### WHAT IS EXPECTED:
How many lines in the items below contain the string "values"? Case counts. Give only the number.

### RAW DATA:
- Opening Delimiter -
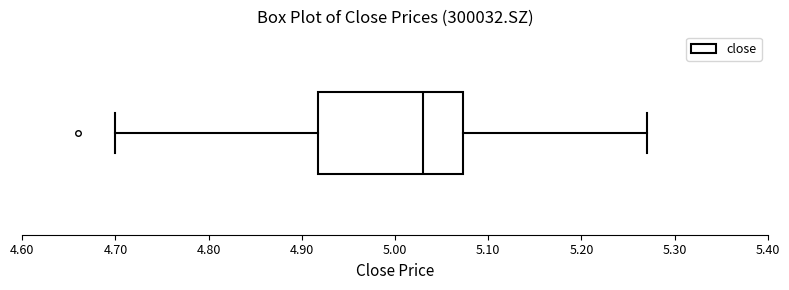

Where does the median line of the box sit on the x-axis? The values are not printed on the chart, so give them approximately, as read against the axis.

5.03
- Closing Delimiter -
- Opening Delimiter -
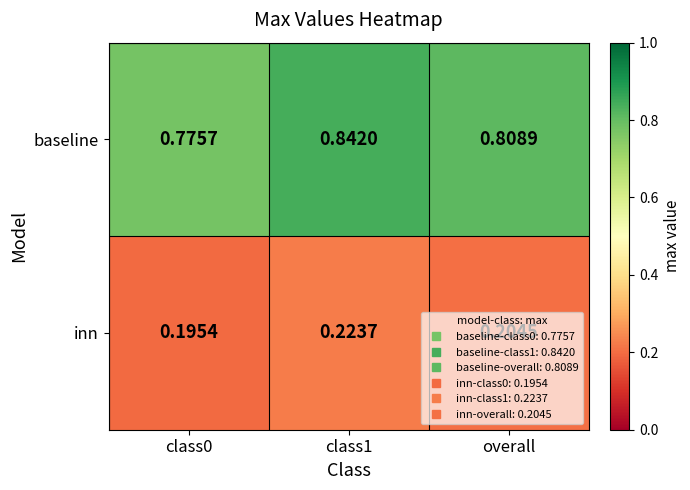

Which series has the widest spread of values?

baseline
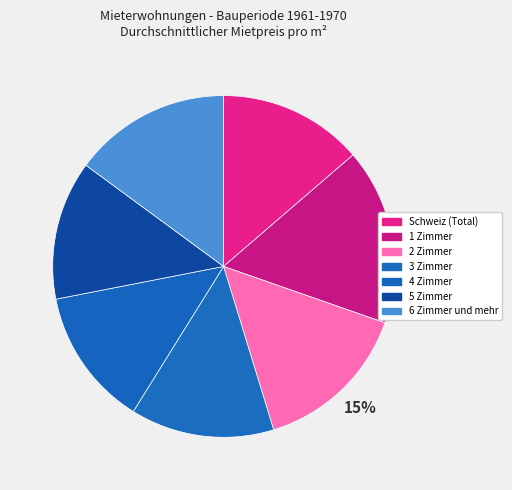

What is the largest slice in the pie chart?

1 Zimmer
- Closing Delimiter -
### YOUR RESPONSE:
2